SUPPLIED MATERIAL: Begin

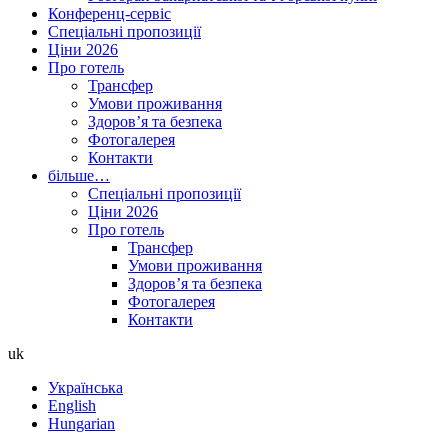
Конференц-сервіс
Спеціальні пропозиції
Ціни 2026
Про готель
Трансфер
Умови проживання
Здоров’я та безпека
Фотогалерея
Контакти
більше…
Спеціальні пропозиції
Ціни 2026
Про готель
Трансфер
Умови проживання
Здоров’я та безпека
Фотогалерея
Контакти
uk
Українська
English
Hungarian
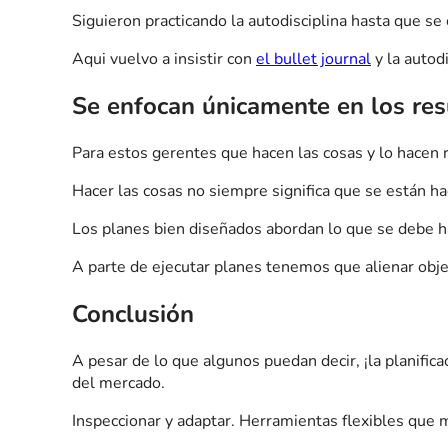
Siguieron practicando la autodisciplina hasta que se 
Aqui vuelvo a insistir con
el bullet journal
y la autodi
Se enfocan únicamente en los res
Para estos gerentes que hacen las cosas y lo hacen 
Hacer las cosas no siempre significa que se están ha
Los planes bien diseñados abordan lo que se debe hac
A parte de ejecutar planes tenemos que alienar objet
Conclusión
A pesar de lo que algunos puedan decir, ¡la planifi
del mercado.
Inspeccionar y adaptar. Herramientas flexibles que m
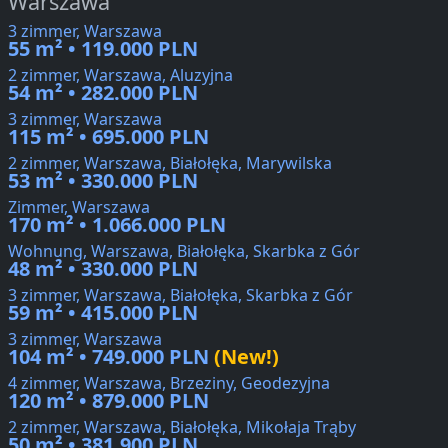
Warszawa
3 zimmer, Warszawa
55 m² • 119.000 PLN
2 zimmer, Warszawa, Aluzyjna
54 m² • 282.000 PLN
3 zimmer, Warszawa
115 m² • 695.000 PLN
2 zimmer, Warszawa, Białołęka, Marywilska
53 m² • 330.000 PLN
Zimmer, Warszawa
170 m² • 1.066.000 PLN
Wohnung, Warszawa, Białołęka, Skarbka z Gór
48 m² • 330.000 PLN
3 zimmer, Warszawa, Białołęka, Skarbka z Gór
59 m² • 415.000 PLN
3 zimmer, Warszawa
104 m² • 749.000 PLN
(New!)
4 zimmer, Warszawa, Brzeziny, Geodezyjna
120 m² • 879.000 PLN
2 zimmer, Warszawa, Białołęka, Mikołaja Trąby
50 m² • 381.900 PLN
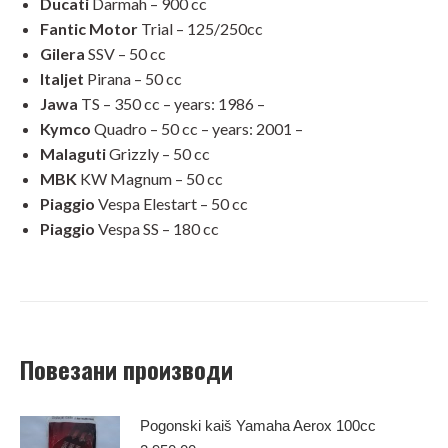
Ducati
Darmah – 900 cc
Fantic Motor
Trial – 125/250cc
Gilera
SSV – 50 cc
Italjet
Pirana – 50 cc
Jawa
TS – 350 cc – years: 1986 –
Kymco
Quadro – 50 cc – years: 2001 –
Malaguti
Grizzly – 50 cc
MBK
KW Magnum – 50 cc
Piaggio
Vespa Elestart – 50 cc
Piaggio
Vespa SS – 180 cc
Повезани производи
Pogonski kaiš Yamaha Aerox 100cc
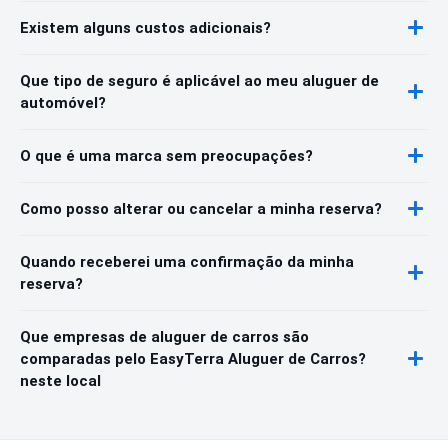
Existem alguns custos adicionais?
Que tipo de seguro é aplicável ao meu aluguer de
automóvel?
O que é uma marca sem preocupações?
Como posso alterar ou cancelar a minha reserva?
Quando receberei uma confirmação da minha
reserva?
Que empresas de aluguer de carros são
comparadas pelo EasyTerra Aluguer de Carros?
neste local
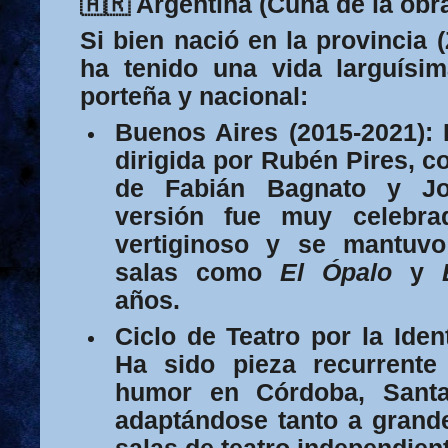
🇦🇷 Argentina (Cuna de la obr
Si bien nació en la provincia 
ha tenido una vida larguísim
porteña y nacional:
Buenos Aires (2015-2021):
D
dirigida por
Rubén Pires
, c
de
Fabián Bagnato
y
J
versión fue muy celebra
vertiginoso y se mantuvo
salas como
El Ópalo
y
años.
Ciclo de Teatro por la Ident
Ha sido pieza recurrente 
humor en Córdoba, Sant
adaptándose tanto a grand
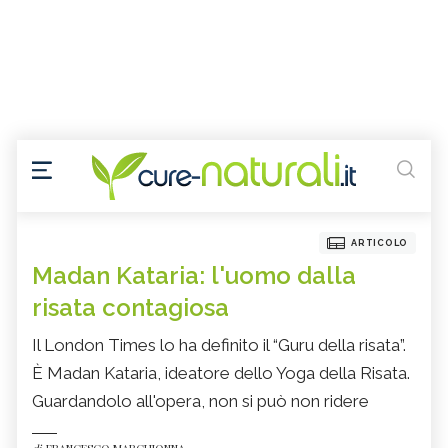
ARTICOLO
Madan Kataria: l'uomo dalla
risata contagiosa
Il London Times lo ha definito il “Guru della risata”.
È Madan Kataria, ideatore dello Yoga della Risata.
Guardandolo all'opera, non si può non ridere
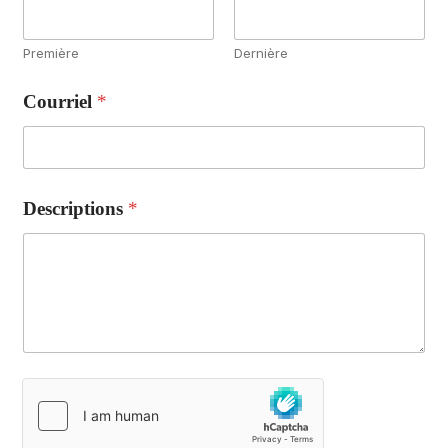
Première
Dernière
Courriel
*
Descriptions
*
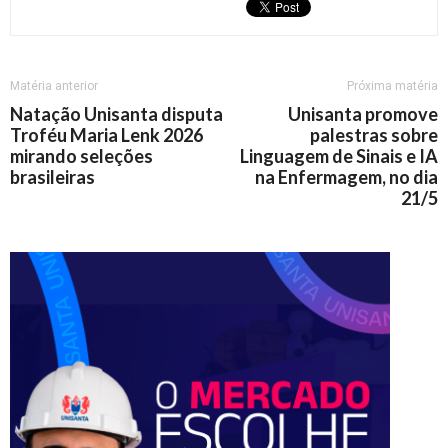
Matéria anterior
Próxima matéria
Natação Unisanta disputa
Unisanta promove
Troféu Maria Lenk 2026
palestras sobre
mirando seleções
Linguagem de Sinais e IA
brasileiras
na Enfermagem, no dia
21/5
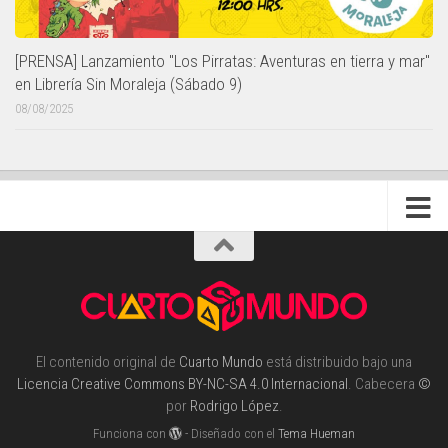
[PRENSA] Lanzamiento "Los Pirratas: Aventuras en tierra y mar"
en Librería Sin Moraleja (Sábado 9)
08/08/2025
El contenido original de
Cuarto Mundo
está distribuido bajo una
Licencia Creative Commons BY-NC-SA 4.0 Internacional
. Cabecera
©
por
Rodrigo López
.
Funciona con
- Diseñado con el
Tema Hueman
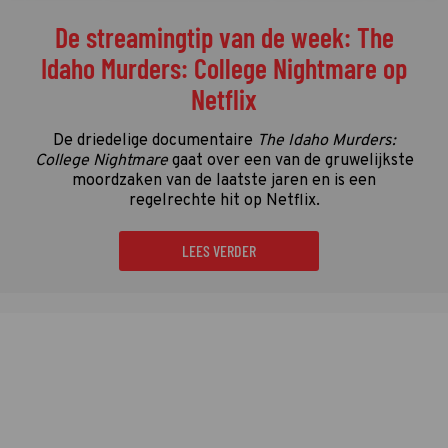
De streamingtip van de week: The
Idaho Murders: College Nightmare op
Netflix
De driedelige documentaire
The Idaho Murders:
College Nightmare
gaat over een van de gruwelijkste
moordzaken van de laatste jaren en is een
regelrechte hit op Netflix.
LEES VERDER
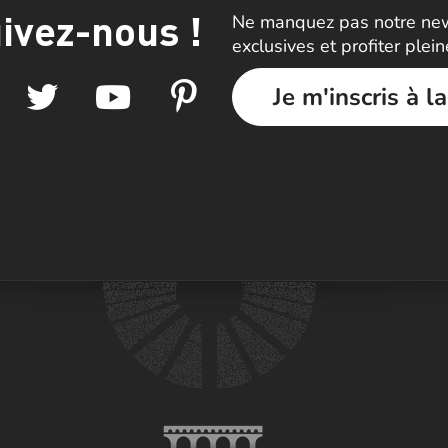
ivez-nous !
Ne manquez pas notre news
exclusives et profiter plei
Je m'inscris à l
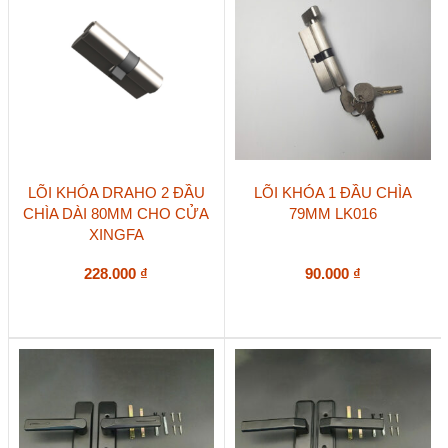
được
chọn
trên
trang
sản
phẩm
LÕI KHÓA DRAHO 2 ĐẦU
LÕI KHÓA 1 ĐẦU CHÌA
CHÌA DÀI 80MM CHO CỬA
79MM LK016
XINGFA
228.000
₫
90.000
₫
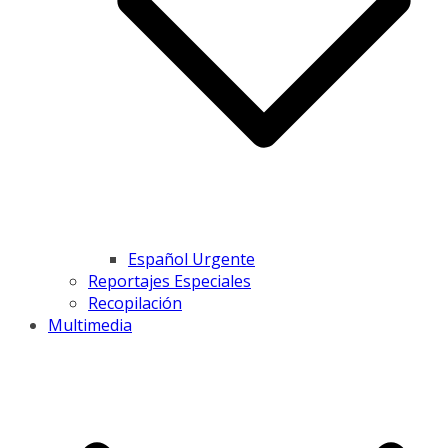
Español Urgente
Reportajes Especiales
Recopilación
Multimedia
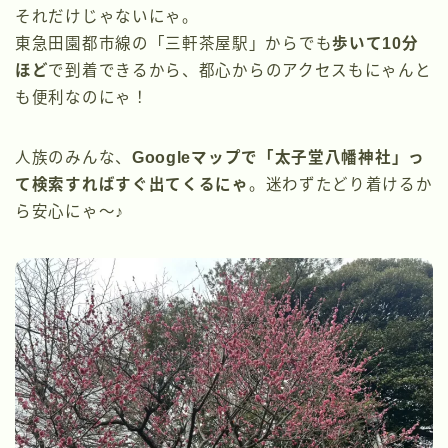
それだけじゃないにゃ。
東急田園都市線の「三軒茶屋駅」からでも
歩いて10分
ほど
で到着できるから、都心からのアクセスもにゃんと
も便利なのにゃ！
人族のみんな、
Googleマップで「太子堂八幡神社」っ
て検索すればすぐ出てくるにゃ
。迷わずたどり着けるか
ら安心にゃ〜♪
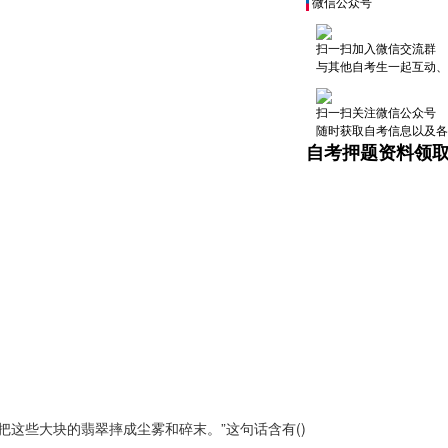
微信公众号
扫一扫加入微信交流群
与其他自考生一起互动、
扫一扫关注微信公众号
随时获取自考信息以及各
自考押题资料领
这些大块的翡翠摔成尘雾和碎末。”这句话含有()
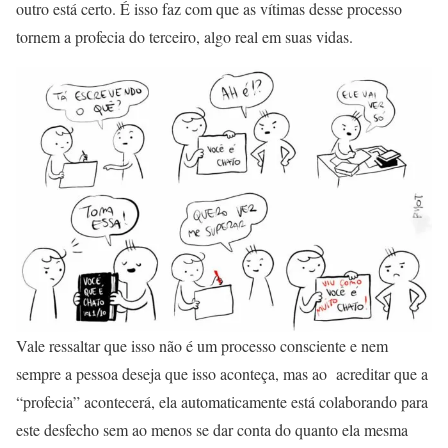
outro está certo. É isso faz com que as vítimas desse processo
tornem a profecia do terceiro, algo real em suas vidas.
Vale ressaltar que isso não é um processo consciente e nem
sempre a pessoa deseja que isso aconteça, mas ao acreditar que a
“profecia” acontecerá, ela automaticamente está colaborando para
este desfecho sem ao menos se dar conta do quanto ela mesma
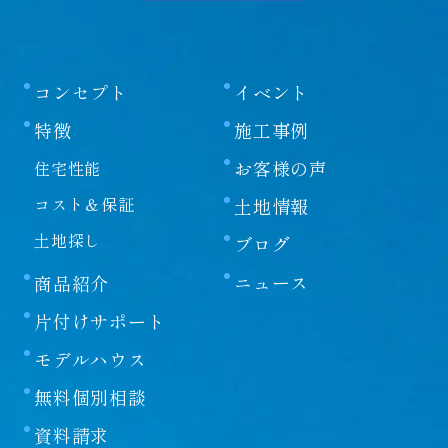
コンセプト
イベント
特徴
施工事例
お客様の声
住宅性能
コスト＆保証
土地情報
土地探し
ブログ
ニュース
商品紹介
片付けサポート
モデルハウス
無料個別相談
資料請求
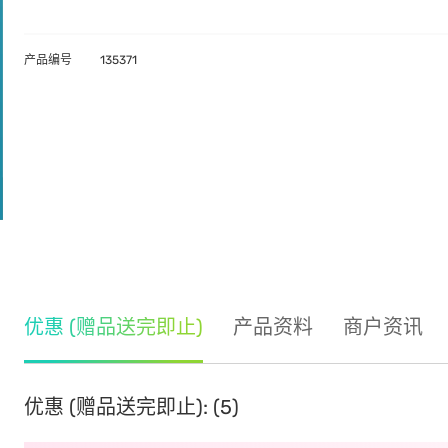
产品编号
135371
优惠 (赠品送完即止)
产品资料
商户资讯
优惠 (赠品送完即止): (5)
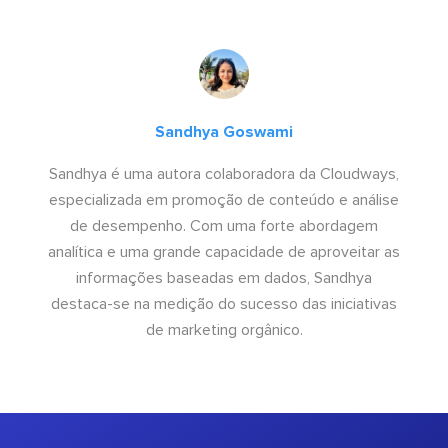
Sandhya Goswami
Sandhya é uma autora colaboradora da Cloudways,
especializada em promoção de conteúdo e análise
de desempenho. Com uma forte abordagem
analítica e uma grande capacidade de aproveitar as
informações baseadas em dados, Sandhya
destaca-se na medição do sucesso das iniciativas
de marketing orgânico.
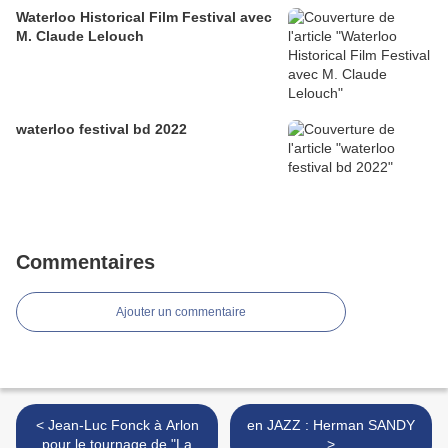
Waterloo Historical Film Festival avec
M. Claude Lelouch
waterloo festival bd 2022
Commentaires
Ajouter un commentaire
< Jean-Luc Fonck à Arlon
en JAZZ : Herman SANDY
pour le tournage de "La
>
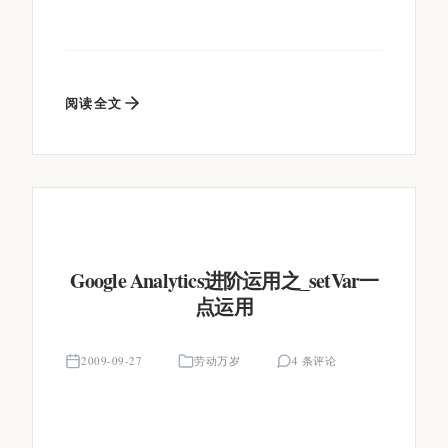
阅读全文
Google Analytics进阶运用之_setVar一
点运用
2009-09-27
劳动万岁
4 条评论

SUPPLIED MATERIAL: End

_YOUR ASSIGNMENT_: Print each line above exactly as it appears, excluding all images.

_RESPONSE FOR THIS EXERCISE_:
Конференц-сервіс
Спеціальні пропозиції
Ціни 2026
Про готель
Трансфер
Умови проживання
Здоров’я та безпека
Фотогалерея
Контакти
більше…
Спеціальні пропозиції
Ціни 2026
Про готель
Трансфер
Умови проживання
Здоров’я та безпека
Фотогалерея
Контакти
uk
Українська
English
Hungarian
Siguieron practicando la autodisciplina hasta que se 
Aqui vuelvo a insistir con
el bullet journal
y la autodi
Se enfocan únicamente en los res
Para estos gerentes que hacen las cosas y lo hacen 
Hacer las cosas no siempre significa que se están ha
Los planes bien diseñados abordan lo que se debe hac
A parte de ejecutar planes tenemos que alienar objet
Conclusión
A pesar de lo que algunos puedan decir, ¡la planifi
del mercado.
Inspeccionar y adaptar. Herramientas flexibles que m
Warszawa
3 zimmer, Warszawa
55 m² • 119.000 PLN
2 zimmer, Warszawa, Aluzyjna
54 m² • 282.000 PLN
3 zimmer, Warszawa
115 m² • 695.000 PLN
2 zimmer, Warszawa, Białołęka, Marywilska
53 m² • 330.000 PLN
Zimmer, Warszawa
170 m² • 1.066.000 PLN
Wohnung, Warszawa, Białołęka, Skarbka z Gór
48 m² • 330.000 PLN
3 zimmer, Warszawa, Białołęka, Skarbka z Gór
59 m² • 415.000 PLN
3 zimmer, Warszawa
104 m² • 749.000 PLN
(New!)
4 zimmer, Warszawa, Brzeziny, Geodezyjna
120 m² • 879.000 PLN
2 zimmer, Warszawa, Białołęka, Mikołaja Trąby
50 m² • 381.900 PLN
Ducati
Darmah – 900 cc
Fantic Motor
Trial – 125/250cc
Gilera
SSV – 50 cc
Italjet
Pirana – 50 cc
Jawa
TS – 350 cc – years: 1986 –
Kymco
Quadro – 50 cc – years: 2001 –
Malaguti
Grizzly – 50 cc
MBK
KW Magnum – 50 cc
Piaggio
Vespa Elestart – 50 cc
Piaggio
Vespa SS – 180 cc
Повезани производи
Pogonski kaiš Yamaha Aerox 100cc
Existem alguns custos adicionais?
Que tipo de seguro é aplicável ao meu aluguer de
automóvel?
O que é uma marca sem preocupações?
Como posso alterar ou cancelar a minha reserva?
Quando receberei uma confirmação da minha
reserva?
Que empresas de aluguer de carros são
comparadas pelo EasyTerra Aluguer de Carros?
neste local
🇦🇷 Argentina (Cuna de la obr
Si bien nació en la provincia 
ha tenido una vida larguísim
porteña y nacional:
Buenos Aires (2015-2021):
D
dirigida por
Rubén Pires
, c
de
Fabián Bagnato
y
J
versión fue muy celebra
vertiginoso y se mantuvo
salas como
El Ópalo
y
años.
Ciclo de Teatro por la Ident
Ha sido pieza recurrente 
humor en Córdoba, Sant
adaptándose tanto a grand
ARTICOLO
Madan Kataria: l'uomo dalla
risata contagiosa
Il London Times lo ha definito il “Guru della risata”.
È Madan Kataria, ideatore dello Yoga della Risata.
Guardandolo all'opera, non si può non ridere
Première
Dernière
Courriel
*
Descriptions
*
Matéria anterior
Próxima matéria
Natação Unisanta disputa
Unisanta promove
Troféu Maria Lenk 2026
palestras sobre
mirando seleções
Linguagem de Sinais e IA
brasileiras
na Enfermagem, no dia
21/5
[PRENSA] Lanzamiento "Los Pirratas: Aventuras en tierra y mar"
en Librería Sin Moraleja (Sábado 9)
08/08/2025
El contenido original de
Cuarto Mundo
está distribuido bajo una
Licencia Creative Commons BY-NC-SA 4.0 Internacional
. Cabecera
©
por
Rodrigo López
.
Funciona con
- Diseñado con el
Tema Hueman
De streamingtip van de week: The
Idaho Murders: College Nightmare op
Netflix
De driedelige documentaire
The Idaho Murders:
College Nightmare
gaat over een van de gruwelijkste
moordzaken van de laatste jaren en is een
regelrechte hit op Netflix.
LEES VERDER
ivez-nous !
Ne manquez pas notre news
exclusives et profiter plei
Je m'inscris à l
được
chọn
trên
trang
sản
phẩm
LÕI KHÓA DRAHO 2 ĐẦU
LÕI KHÓA 1 ĐẦU CHÌA
CHÌA DÀI 80MM CHO CỬA
79MM LK016
XINGFA
228.000
₫
90.000
₫
Español Urgente
Reportajes Especiales
Recopilación
Multimedia
それだけじゃないにゃ。
東急田園都市線の「三軒茶屋駅」からでも
歩いて10分
ほど
で到着できるから、都心からのアクセスもにゃんと
も便利なのにゃ！
人族のみんな、
Googleマップで「太子堂八幡神社」っ
て検索すればすぐ出てくるにゃ
。迷わずたどり着けるか
ら安心にゃ〜♪
微信公众号
扫一扫加入微信交流群
与其他自考生一起互动、
扫一扫关注微信公众号
随时获取自考信息以及各
自考押题资料领
这些大块的翡翠摔成尘雾和碎末。”这句话含有()
outro está certo. É isso faz com que as vítimas desse processo
tornem a profecia do terceiro, algo real em suas vidas.
Vale ressaltar que isso não é um processo consciente e nem
sempre a pessoa deseja que isso aconteça, mas ao acreditar que a
“profecia” acontecerá, ela automaticamente está colaborando para
este desfecho sem ao menos se dar conta do quanto ela mesma
コンセプト
イベント
特徴
施工事例
お客様の声
住宅性能
コスト＆保証
土地情報
土地探し
ブログ
ニュース
商品紹介
片付けサポート
モデルハウス
無料個別相談
資料請求
产品编号
135371
优惠 (赠品送完即止)
产品资料
商户资讯
优惠 (赠品送完即止): (5)
Sandhya Goswami
Sandhya é uma autora colaboradora da Cloudways,
especializada em promoção de conteúdo e análise
de desempenho. Com uma forte abordagem
analítica e uma grande capacidade de aproveitar as
informações baseadas em dados, Sandhya
destaca-se na medição do sucesso das iniciativas
de marketing orgânico.
Waterloo Historical Film Festival avec
M. Claude Lelouch
waterloo festival bd 2022
Commentaires
Ajouter un commentaire
< Jean-Luc Fonck à Arlon
en JAZZ : Herman SANDY
pour le tournage de "La
>
阅读全文
Google Analytics进阶运用之_setVar一
点运用
2009-09-27
劳动万岁
4 条评论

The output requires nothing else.